## Work instructions
Please copy word for word the lines of the records below, starting at the line that contains "它用于此类通讯交联的网络站点，由此发现了这个存在漏洞的CIA" and stopping after the line that contains "量+200分钟通话，月租仅需19米。". Leave the picture markers out of your copy.

■ ■ ■ ■ ■

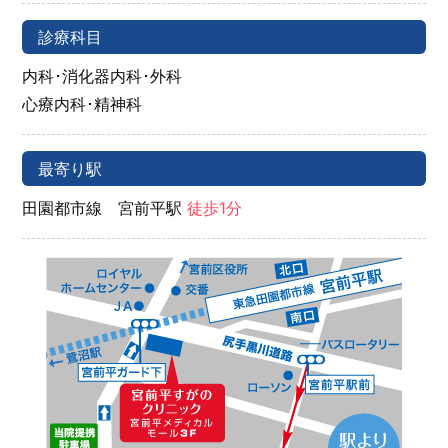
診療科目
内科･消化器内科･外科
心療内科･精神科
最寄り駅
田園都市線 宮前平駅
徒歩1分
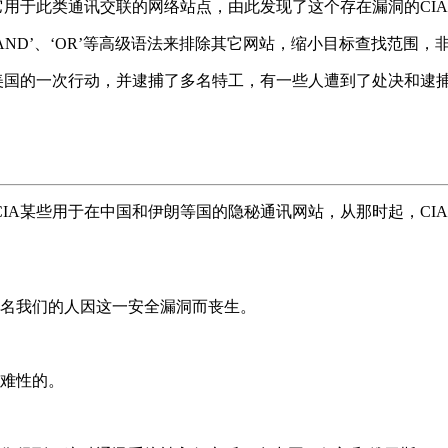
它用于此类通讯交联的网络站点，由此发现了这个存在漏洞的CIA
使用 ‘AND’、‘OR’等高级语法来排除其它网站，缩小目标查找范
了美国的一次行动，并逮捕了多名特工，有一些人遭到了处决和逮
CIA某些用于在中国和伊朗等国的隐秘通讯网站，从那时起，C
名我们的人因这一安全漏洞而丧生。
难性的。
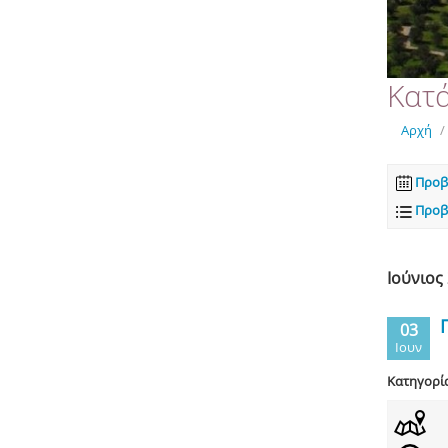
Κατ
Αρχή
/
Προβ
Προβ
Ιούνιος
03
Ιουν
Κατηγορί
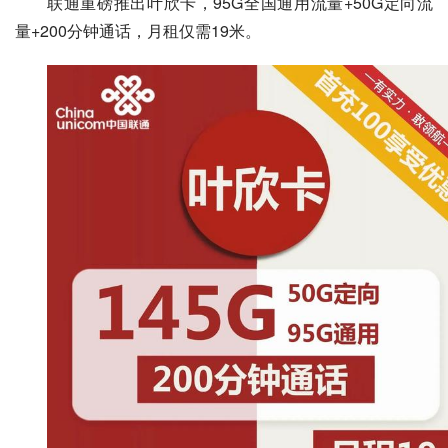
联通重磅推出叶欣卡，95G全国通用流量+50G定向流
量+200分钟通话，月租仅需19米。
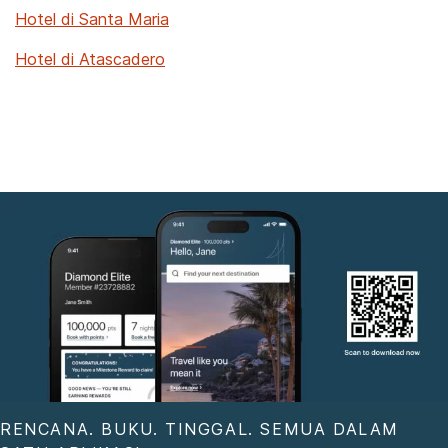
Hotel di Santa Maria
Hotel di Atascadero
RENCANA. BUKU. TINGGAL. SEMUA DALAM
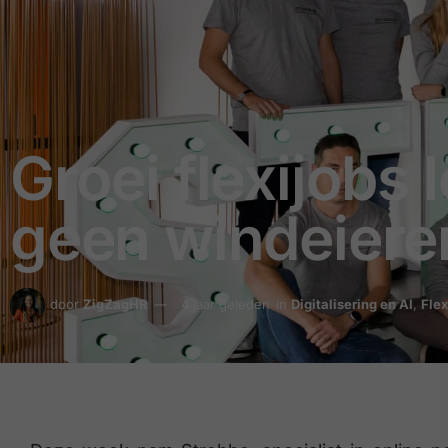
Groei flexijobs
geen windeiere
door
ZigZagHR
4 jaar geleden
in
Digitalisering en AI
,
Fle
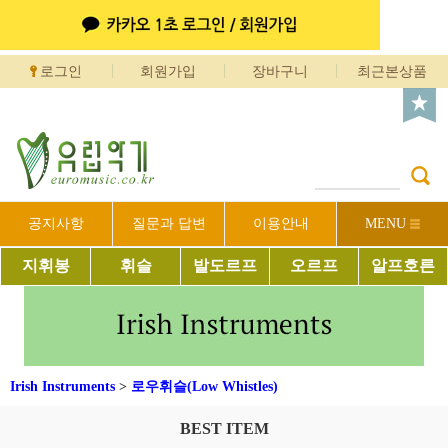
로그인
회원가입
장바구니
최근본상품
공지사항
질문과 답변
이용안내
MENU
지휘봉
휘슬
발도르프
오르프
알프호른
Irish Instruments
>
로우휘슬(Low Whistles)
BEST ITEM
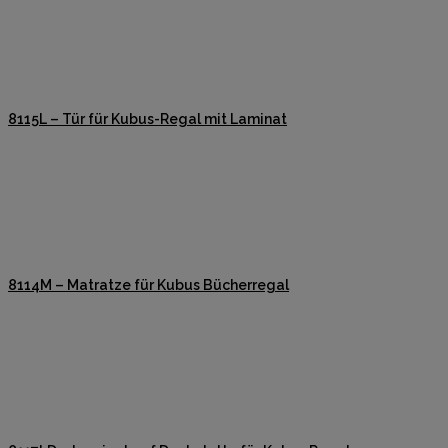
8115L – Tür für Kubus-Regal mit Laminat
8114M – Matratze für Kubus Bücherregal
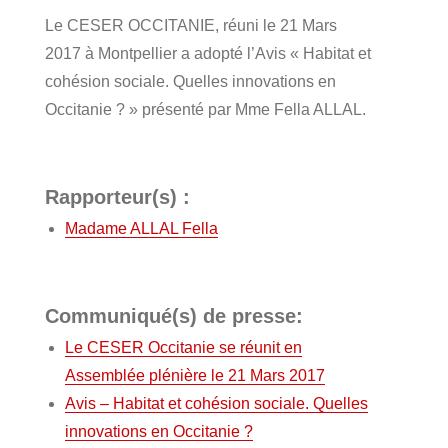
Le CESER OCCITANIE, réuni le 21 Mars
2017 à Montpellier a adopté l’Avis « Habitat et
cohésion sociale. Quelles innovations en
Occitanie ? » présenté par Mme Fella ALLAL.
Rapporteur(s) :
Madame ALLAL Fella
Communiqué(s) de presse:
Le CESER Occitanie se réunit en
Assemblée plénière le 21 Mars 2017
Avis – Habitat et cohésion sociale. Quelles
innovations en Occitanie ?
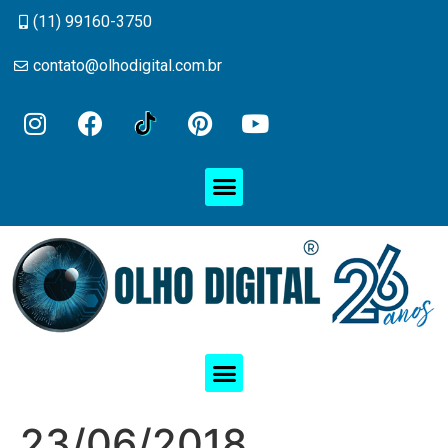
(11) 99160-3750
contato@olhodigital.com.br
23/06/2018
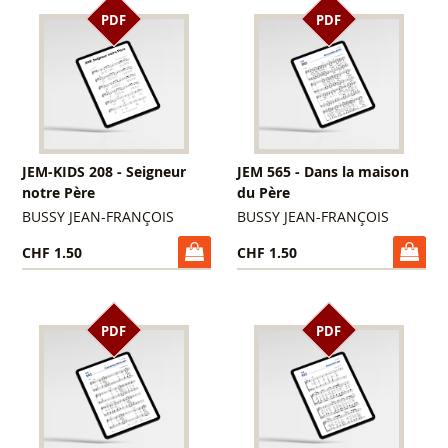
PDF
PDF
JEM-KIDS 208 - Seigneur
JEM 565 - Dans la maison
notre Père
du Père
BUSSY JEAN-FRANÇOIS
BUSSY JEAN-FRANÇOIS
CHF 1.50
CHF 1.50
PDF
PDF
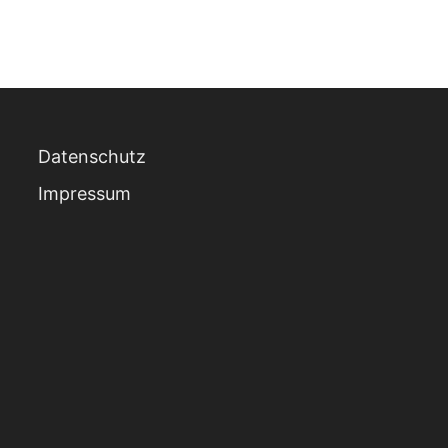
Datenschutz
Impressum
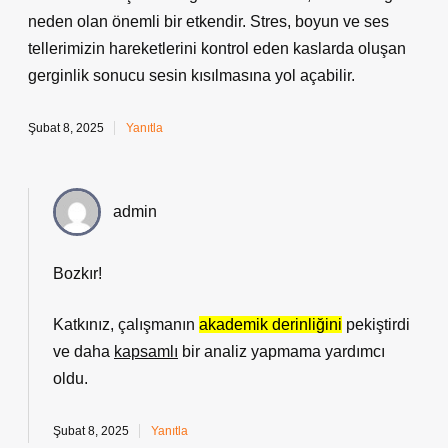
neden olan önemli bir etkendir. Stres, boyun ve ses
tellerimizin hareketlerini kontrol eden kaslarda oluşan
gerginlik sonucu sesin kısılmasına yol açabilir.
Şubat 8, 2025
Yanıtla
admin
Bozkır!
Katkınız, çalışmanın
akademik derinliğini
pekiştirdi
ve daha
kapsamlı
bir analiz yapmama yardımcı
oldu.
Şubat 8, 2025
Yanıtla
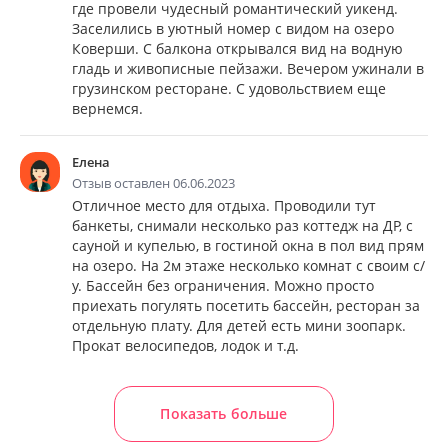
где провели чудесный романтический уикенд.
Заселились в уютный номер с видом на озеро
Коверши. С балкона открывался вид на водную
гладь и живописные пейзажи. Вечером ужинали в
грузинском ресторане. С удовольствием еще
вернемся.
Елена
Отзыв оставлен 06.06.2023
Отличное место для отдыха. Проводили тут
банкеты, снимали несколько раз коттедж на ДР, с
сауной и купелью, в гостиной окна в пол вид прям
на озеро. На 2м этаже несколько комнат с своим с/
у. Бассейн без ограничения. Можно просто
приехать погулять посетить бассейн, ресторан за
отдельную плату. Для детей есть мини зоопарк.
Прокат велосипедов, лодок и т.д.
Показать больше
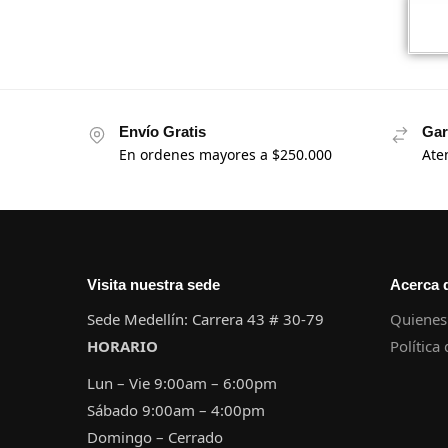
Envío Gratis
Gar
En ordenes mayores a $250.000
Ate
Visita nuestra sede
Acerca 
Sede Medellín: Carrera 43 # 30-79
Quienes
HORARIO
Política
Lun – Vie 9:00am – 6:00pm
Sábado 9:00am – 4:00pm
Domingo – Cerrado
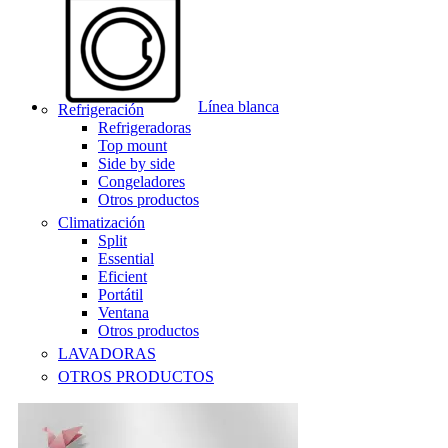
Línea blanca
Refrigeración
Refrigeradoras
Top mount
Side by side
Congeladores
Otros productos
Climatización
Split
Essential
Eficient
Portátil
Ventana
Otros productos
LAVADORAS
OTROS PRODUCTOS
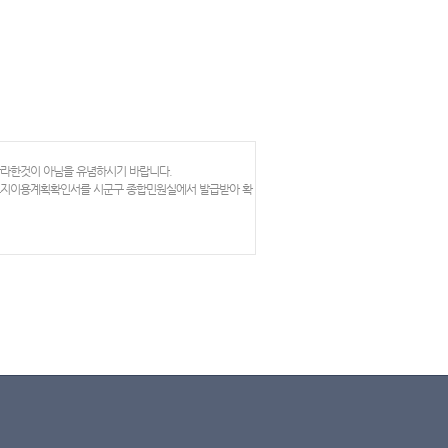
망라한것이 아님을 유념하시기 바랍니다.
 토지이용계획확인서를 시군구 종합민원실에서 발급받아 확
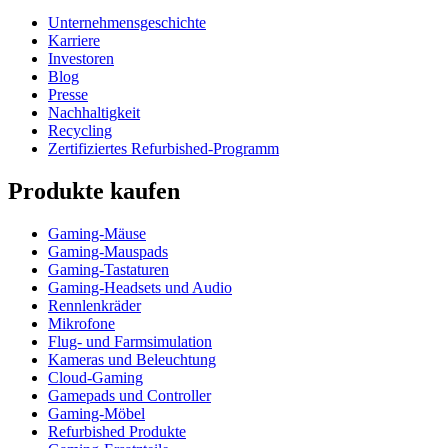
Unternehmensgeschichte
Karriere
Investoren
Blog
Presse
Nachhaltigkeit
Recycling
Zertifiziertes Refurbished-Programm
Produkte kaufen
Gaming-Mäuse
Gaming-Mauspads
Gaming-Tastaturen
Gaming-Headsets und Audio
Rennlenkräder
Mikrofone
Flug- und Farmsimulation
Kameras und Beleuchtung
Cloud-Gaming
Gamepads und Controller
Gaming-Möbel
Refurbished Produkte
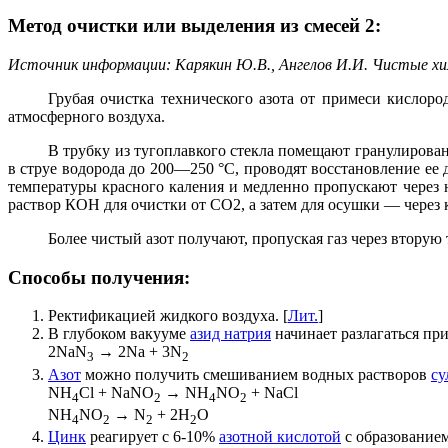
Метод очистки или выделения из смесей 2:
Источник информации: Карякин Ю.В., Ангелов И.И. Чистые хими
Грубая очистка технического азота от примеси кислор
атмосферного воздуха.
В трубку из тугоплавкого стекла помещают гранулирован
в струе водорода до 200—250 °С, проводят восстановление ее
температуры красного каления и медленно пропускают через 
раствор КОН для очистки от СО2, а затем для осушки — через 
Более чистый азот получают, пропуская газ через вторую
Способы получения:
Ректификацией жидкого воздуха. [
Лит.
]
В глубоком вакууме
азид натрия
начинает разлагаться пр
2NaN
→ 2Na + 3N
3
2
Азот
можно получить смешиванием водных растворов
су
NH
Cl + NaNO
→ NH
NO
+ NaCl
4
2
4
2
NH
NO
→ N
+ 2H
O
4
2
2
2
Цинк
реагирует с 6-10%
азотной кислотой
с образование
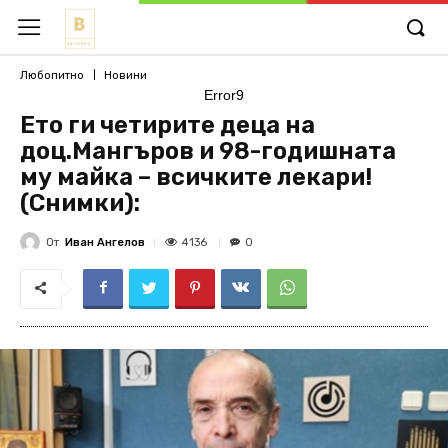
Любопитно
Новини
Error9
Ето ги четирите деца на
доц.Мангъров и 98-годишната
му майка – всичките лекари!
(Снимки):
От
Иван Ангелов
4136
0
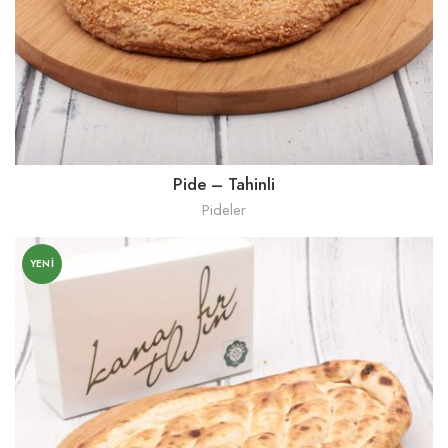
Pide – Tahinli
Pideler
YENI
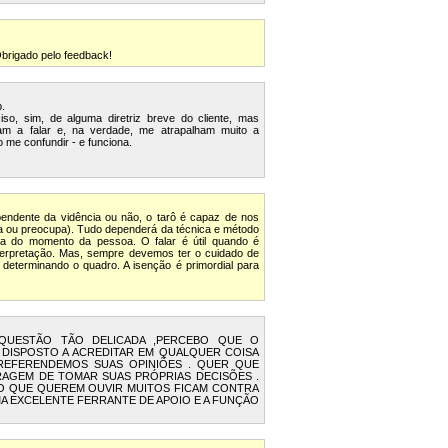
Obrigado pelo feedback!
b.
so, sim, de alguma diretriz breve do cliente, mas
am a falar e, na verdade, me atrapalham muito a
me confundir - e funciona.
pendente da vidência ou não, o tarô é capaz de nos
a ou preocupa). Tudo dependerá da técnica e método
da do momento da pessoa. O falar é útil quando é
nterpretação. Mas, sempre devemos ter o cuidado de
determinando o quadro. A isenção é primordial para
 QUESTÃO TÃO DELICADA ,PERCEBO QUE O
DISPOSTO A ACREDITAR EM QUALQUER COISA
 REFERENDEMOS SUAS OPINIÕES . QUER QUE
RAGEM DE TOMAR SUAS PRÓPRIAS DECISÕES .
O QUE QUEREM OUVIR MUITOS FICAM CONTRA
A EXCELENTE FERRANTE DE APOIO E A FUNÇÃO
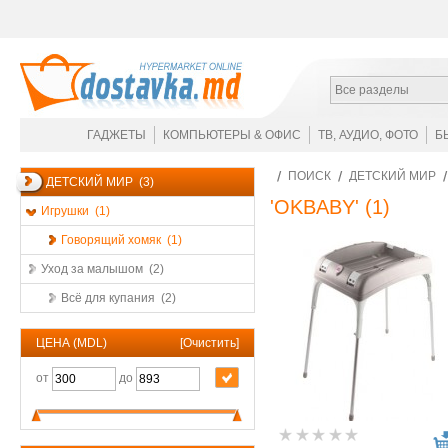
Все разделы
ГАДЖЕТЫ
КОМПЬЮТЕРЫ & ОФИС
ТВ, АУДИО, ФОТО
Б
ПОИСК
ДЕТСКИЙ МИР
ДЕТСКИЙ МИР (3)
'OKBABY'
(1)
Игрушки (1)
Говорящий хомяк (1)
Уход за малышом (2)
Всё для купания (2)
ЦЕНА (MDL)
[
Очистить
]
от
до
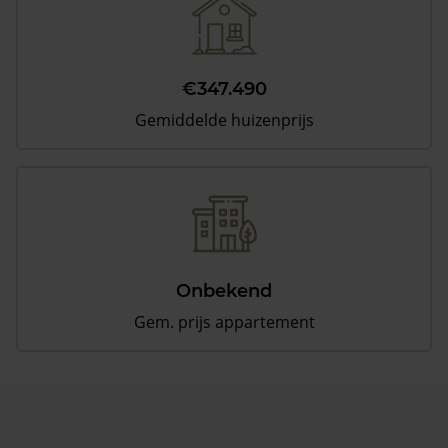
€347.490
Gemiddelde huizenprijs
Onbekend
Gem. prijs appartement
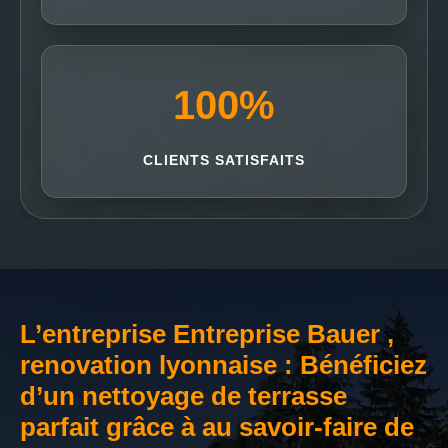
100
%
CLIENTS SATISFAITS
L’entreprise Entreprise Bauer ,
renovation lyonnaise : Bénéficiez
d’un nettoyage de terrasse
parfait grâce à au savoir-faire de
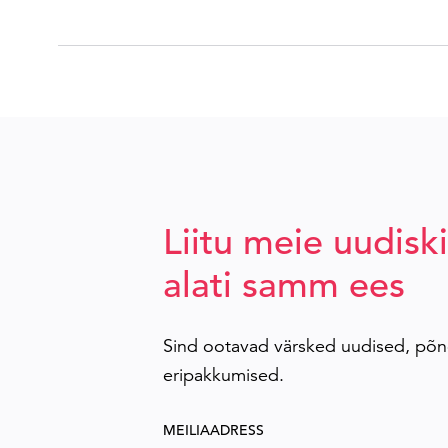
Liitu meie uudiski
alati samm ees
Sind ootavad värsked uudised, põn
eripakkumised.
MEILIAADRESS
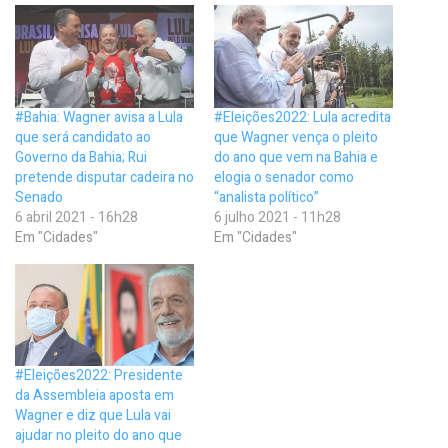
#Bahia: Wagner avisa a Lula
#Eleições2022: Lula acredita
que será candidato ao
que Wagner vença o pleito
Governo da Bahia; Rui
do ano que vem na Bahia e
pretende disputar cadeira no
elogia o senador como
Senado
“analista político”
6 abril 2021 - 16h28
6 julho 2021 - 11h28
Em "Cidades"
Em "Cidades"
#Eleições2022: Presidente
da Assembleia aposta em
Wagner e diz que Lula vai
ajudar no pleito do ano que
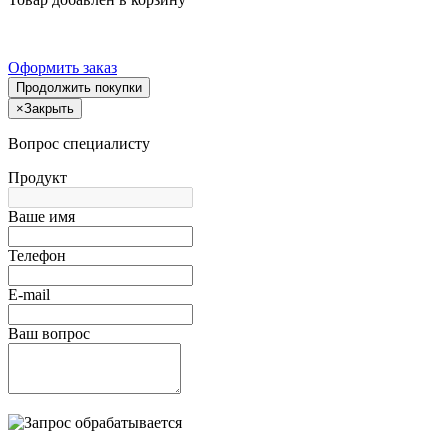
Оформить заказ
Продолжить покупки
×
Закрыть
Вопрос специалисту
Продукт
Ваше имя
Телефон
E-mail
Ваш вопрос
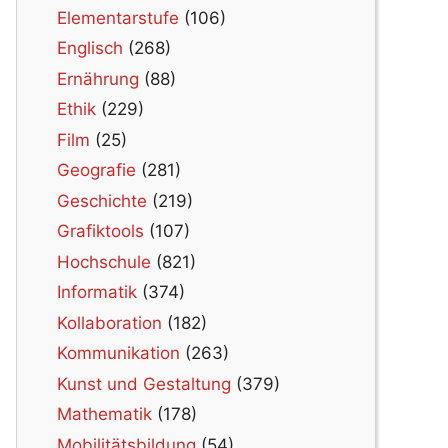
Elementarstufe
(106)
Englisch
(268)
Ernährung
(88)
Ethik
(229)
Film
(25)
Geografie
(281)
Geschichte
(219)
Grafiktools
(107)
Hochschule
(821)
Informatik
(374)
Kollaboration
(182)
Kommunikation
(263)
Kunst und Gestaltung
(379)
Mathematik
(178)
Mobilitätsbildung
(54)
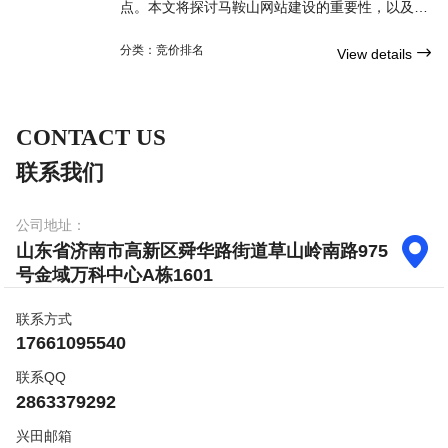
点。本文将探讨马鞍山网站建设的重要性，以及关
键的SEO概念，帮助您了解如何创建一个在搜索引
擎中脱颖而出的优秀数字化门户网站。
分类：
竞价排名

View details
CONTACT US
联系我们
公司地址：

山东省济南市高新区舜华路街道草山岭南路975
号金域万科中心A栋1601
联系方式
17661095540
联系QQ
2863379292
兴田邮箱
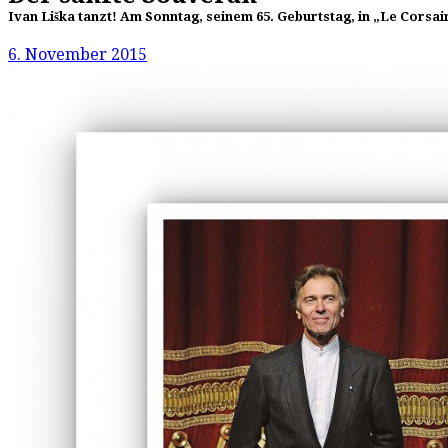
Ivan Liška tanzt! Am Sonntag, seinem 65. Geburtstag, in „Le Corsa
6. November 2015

■ ■ ■ ■ ■

## Answer for this exercise
它用于此类通讯交联的网络站点，由此发现了这个存在漏洞的CIA
使用 ‘AND’、‘OR’等高级语法来排除其它网站，缩小目标查找范
了美国的一次行动，并逮捕了多名特工，有一些人遭到了处决和逮
CIA某些用于在中国和伊朗等国的隐秘通讯网站，从那时起，C
名我们的人因这一安全漏洞而丧生。
难性的。
Κατ
Αρχή
/
Προβ
Προβ
Ιούνιος
03
Ιουν
Κατηγορί
联通重磅推出叶欣卡，95G全国通用流量+50G定向流
量+200分钟通话，月租仅需19米。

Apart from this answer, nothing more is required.